Update your schema S1 to new version S2. Also fix code for parsing exceptions.
Re-deploy your pipleline with updated code, and new schema S2. Re-drive the failed documents from Q2 into your system, along with the new incoming data.

This will be an iterative process. However you can iterate quickly if you start with a small sub-set of the data, using CI/CD and appropriate tests.
Database

You now have

a strict schema with proper columns and types
maybe indexed
optimized schema in a columnar format

This can be stored in following ways:

just plain CSV file
Parquet files, Arrow format,
or some RDBMS database
for multi-user, concurrent queries use hosted solutions which support querying with low latency: BigQuery, SnowFlake etc.

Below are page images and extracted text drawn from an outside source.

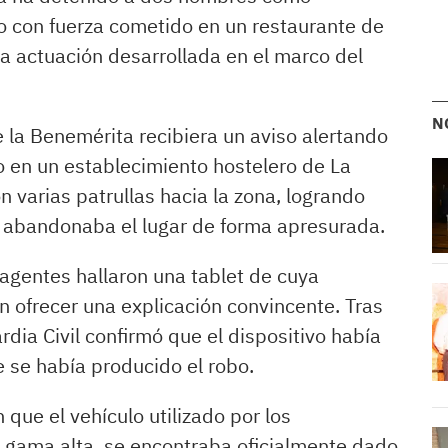
o con fuerza cometido en un restaurante de
a actuación desarrollada en el marco del
N
 la Benemérita recibiera un aviso alertando
 en un establecimiento hostelero de La
varias patrullas hacia la zona, logrando
ue abandonaba el lugar de forma apresurada.
 agentes hallaron una tablet de cuya
 ofrecer una explicación convincente. Tras
dia Civil confirmó que el dispositivo había
e se había producido el robo.
 que el vehículo utilizado por los
 gama alta, se encontraba oficialmente dado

It is very likely that at this point the data is much smaller that 1TB (because it is a subset of full schema).
These tools work on TBs of data ( for example ):

Vaex: https://www.youtube.com/watch?v=2Tt0i823-ec
DuckDB with Polars: https://duckdb.org/docs/guides/python/polars.html

Key Ideas


Understand the data first, this will give us initial strict-schema i.e. subset of fields from incoming documents. We only run meaningful analytics queries on the fields you understand what they mean.
Transform un-structured data into columnar / tabular format. Use columnar data-file formats, indexes, materialized_views, appropriate data-types to make queries run faster.
1TB of can be queried on a single machine, doesn't really need those expensive services. We can run such queries using tools like DuckDB, Polars, Vaex etc.
If the number of concurrent queries is large or there are many users running queries, then we may need proper DB services, maybe on cloud or, self-hosted, or on-premise.
We should pick stream-processing for real-time, batch-processing for mostly-static data.
In case our data is sourced from an event-driven system, we can also have a field that tells us the order of events, and event-schema version. Maybe we only need change-sets to rebuild a final version of event data. Not sure of this from the problem description above.